抜粋:
----
党プロジェクト本部の勉強会で、介護問題を巡り講演する結城教授(右端)=9日 党本部

公明党「We connectプロジェクト」本部(本部長=西田実仁幹事長)は9日、東京都新宿区の党本部で政策勉強会を開き、淑徳大学の結城康博教授を招いて、「介護格差を考える」と題した講演を聴きました。その後、参加者との質疑応答も実施。結城教授の発言要旨を紹介します。

今後、人材不足が深刻化。離職やダブルケアなども

日本の要介護・要支援認定者数は昨年10月時点で約721万人。65歳以上に占める割合は約2割に上ります。統計的には、要介護認定率は年齢が上がるにつれて上昇し、85歳以上で約半数となります。団塊の世代(1947年から49年生まれ)全員が75歳以上になる今年以降、要介護者数は急増する恐れがあります。一方、全国の介護職員数は減少に転じています。

また今後、現役世代に占める割合が大きい「団塊ジュニア世代(1971年から74年に生まれた世代)」が、親の介護などに突入していきます。とりわけ今年は、「介護崩壊の始まりの年(介護崩壊元年)」となるかもしれません。

こうした状況が続くと、介護ケアを受けられない「介護難民」が増える恐れもあります。実際に、人材不足にあえぐ訪問介護事業所の中には、ヘルパーを十分に確保できず、新規の要介護者を受けられない事態も生じています。

住み慣れた地域で医療や介護などのサービスが受けられる「地域包括ケアシステム」の構築を進めるためには、人材確保や経営基盤の強化などが不可欠です。そこで、医療・介護を地域経済の基幹産業と位置付け、経済政策の視点で取り組みを進めるべきです。

一方で、現役世代が働きながら家族らの介護を行う「ビジネスケアラー」が増加することも予想されます。また、子育てと親の介護を同時に担う「ダブルケア」も深刻です。「晩婚化」「晩産化」傾向によって、18~22歳といった大学生の子を持つ親世代が、50歳を超えることも珍しくなくなりました。親世代が75歳を超えてくると、介護のリスクが間近に迫ってきます。

介護は、孫の世代にも影響します。たとえ、親が「介護離職」に陥らなくても、介護費用が増えることで孫世代である大学生は、その親からの支援金が減額されることとなり、自らアルバイトをする時間を増やさなければならないケースも多くなります。それに、返済義務のある奨学金を利用している学生が多い実態も考慮しなければなりません。

対策
大幅な賃上げが急務。公明党の働きに期待

介護職員の不足を解決する手段について考えていきたいと思います。
----
記録一覧:

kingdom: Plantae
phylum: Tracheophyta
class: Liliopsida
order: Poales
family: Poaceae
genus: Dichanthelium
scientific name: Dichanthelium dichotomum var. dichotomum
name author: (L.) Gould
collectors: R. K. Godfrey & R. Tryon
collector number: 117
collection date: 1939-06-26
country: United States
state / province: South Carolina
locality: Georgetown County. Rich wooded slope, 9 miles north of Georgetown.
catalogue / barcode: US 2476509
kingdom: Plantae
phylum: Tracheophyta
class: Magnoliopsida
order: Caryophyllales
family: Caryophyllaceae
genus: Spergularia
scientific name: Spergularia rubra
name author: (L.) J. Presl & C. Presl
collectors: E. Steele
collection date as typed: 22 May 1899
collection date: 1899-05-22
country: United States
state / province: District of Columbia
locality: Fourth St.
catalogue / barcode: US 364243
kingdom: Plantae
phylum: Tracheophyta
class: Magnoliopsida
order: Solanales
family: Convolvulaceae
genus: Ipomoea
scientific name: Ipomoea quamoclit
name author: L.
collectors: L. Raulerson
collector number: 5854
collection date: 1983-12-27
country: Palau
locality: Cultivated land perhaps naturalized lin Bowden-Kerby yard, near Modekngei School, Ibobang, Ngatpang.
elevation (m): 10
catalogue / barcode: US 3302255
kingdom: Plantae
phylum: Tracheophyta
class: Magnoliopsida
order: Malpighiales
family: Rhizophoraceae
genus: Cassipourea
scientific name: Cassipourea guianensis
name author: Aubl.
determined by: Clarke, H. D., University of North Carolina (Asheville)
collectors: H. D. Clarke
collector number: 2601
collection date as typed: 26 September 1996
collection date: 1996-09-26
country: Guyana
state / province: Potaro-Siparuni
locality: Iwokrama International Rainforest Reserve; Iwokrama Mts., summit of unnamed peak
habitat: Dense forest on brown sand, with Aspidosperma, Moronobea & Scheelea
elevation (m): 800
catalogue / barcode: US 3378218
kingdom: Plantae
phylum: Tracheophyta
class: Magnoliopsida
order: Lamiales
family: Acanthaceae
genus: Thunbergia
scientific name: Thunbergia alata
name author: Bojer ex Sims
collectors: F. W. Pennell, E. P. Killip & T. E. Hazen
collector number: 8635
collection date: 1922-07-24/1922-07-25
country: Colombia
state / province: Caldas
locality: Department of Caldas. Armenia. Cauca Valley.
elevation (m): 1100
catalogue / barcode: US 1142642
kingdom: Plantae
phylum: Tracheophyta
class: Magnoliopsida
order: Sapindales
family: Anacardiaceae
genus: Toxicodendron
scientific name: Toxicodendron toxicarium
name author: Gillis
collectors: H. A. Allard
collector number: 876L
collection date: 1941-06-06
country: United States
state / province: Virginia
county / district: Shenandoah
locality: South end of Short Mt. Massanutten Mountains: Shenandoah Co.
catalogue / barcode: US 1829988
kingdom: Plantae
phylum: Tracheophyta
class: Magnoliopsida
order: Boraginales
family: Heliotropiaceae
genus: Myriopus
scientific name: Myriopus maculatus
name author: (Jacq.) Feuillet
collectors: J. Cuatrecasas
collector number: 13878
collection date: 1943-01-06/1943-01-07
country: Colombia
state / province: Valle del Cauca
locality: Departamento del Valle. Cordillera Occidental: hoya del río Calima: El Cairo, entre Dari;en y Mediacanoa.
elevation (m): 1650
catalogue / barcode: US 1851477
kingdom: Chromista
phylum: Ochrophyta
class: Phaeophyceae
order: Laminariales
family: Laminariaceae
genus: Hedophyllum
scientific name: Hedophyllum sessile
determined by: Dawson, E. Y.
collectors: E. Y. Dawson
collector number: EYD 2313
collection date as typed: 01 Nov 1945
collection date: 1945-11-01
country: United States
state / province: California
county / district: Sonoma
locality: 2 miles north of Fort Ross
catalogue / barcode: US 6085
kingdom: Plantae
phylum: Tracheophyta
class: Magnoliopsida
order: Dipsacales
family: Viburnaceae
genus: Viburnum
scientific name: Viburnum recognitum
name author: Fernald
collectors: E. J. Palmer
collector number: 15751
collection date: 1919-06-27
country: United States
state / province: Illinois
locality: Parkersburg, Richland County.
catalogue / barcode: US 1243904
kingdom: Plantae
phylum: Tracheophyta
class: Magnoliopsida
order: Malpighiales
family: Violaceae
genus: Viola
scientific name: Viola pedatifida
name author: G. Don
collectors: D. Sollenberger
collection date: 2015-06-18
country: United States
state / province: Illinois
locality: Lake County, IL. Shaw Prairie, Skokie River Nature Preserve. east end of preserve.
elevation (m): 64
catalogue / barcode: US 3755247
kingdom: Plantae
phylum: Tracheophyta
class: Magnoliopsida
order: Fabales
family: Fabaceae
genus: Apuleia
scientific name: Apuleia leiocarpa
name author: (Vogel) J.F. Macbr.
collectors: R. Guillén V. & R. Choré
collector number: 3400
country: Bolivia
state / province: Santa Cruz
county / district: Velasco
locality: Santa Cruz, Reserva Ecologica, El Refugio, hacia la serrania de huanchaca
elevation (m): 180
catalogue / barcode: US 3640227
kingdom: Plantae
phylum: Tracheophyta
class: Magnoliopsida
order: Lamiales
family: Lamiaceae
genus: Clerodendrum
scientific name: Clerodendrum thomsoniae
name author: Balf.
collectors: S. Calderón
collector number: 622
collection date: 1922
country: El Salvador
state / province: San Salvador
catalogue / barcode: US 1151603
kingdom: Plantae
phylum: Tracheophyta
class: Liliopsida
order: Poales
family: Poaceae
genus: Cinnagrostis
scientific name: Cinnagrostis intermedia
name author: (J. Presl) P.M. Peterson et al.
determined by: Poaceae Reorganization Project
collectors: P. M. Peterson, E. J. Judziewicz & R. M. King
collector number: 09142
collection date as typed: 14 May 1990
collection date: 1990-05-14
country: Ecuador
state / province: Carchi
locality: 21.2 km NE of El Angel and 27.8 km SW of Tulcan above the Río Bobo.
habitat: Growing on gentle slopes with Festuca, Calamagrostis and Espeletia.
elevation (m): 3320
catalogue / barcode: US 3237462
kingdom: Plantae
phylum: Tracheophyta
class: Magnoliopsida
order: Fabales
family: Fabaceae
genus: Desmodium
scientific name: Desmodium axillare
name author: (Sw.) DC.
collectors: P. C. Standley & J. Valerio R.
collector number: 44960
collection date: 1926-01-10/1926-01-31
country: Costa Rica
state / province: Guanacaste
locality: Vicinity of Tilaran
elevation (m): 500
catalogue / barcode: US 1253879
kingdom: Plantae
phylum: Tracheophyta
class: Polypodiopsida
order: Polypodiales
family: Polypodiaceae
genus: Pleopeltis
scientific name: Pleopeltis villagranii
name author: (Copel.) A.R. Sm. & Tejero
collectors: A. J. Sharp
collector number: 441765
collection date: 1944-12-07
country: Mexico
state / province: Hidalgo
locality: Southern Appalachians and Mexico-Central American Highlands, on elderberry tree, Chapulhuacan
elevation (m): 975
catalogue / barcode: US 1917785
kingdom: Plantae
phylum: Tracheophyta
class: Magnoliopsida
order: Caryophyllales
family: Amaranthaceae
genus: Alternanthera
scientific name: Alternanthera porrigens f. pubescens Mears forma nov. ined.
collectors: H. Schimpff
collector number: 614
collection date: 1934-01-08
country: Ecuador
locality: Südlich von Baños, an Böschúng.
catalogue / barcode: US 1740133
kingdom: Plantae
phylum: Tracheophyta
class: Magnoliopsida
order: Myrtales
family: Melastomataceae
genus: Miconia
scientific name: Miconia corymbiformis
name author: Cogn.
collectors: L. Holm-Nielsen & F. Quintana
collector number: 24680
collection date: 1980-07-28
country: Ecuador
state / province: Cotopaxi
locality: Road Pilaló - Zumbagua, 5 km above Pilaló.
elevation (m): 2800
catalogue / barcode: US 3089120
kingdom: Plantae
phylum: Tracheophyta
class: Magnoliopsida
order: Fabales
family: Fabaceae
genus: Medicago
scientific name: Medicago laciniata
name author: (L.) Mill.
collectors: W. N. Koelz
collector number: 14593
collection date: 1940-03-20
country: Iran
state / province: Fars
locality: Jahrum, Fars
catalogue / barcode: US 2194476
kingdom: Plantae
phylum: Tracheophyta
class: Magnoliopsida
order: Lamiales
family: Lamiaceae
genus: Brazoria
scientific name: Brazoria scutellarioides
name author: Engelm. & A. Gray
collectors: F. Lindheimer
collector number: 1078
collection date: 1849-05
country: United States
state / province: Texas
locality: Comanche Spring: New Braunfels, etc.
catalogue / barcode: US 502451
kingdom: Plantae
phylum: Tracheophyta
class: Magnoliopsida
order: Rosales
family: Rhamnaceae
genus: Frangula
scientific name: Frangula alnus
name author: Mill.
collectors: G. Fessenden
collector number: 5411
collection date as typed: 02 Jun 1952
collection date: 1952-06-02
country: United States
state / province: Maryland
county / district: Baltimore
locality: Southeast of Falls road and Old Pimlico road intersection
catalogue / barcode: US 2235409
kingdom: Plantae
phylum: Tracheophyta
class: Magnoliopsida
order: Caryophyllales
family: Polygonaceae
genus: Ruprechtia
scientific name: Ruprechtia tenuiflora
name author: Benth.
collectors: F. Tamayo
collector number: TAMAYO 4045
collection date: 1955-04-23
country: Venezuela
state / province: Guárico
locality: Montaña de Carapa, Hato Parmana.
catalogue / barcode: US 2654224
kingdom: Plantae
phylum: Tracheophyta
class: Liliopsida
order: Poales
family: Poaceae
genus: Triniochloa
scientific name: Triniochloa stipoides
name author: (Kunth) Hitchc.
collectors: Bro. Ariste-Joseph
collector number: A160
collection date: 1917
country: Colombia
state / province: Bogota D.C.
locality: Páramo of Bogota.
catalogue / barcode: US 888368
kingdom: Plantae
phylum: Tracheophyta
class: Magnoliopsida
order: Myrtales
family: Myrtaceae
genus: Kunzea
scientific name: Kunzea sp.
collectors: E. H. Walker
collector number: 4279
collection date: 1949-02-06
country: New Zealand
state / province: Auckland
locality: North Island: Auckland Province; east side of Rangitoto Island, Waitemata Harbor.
----
作業内容:
抜粋の中でカギ括弧付きで示され、同じ文の中でその意味が説明されている用語をすべて挙げてください。それぞれの説明も添えてください。

作業結果:
- 団塊ジュニア世代:1971年から74年に生まれた世代
- 介護難民:介護ケアを受けられない人
- 地域包括ケアシステム:住み慣れた地域で医療や介護などのサービスが受けられる仕組み
- ビジネスケアラー:働きながら家族らの介護を行う現役世代
- ダブルケア:子育てと親の介護を同時に担うこと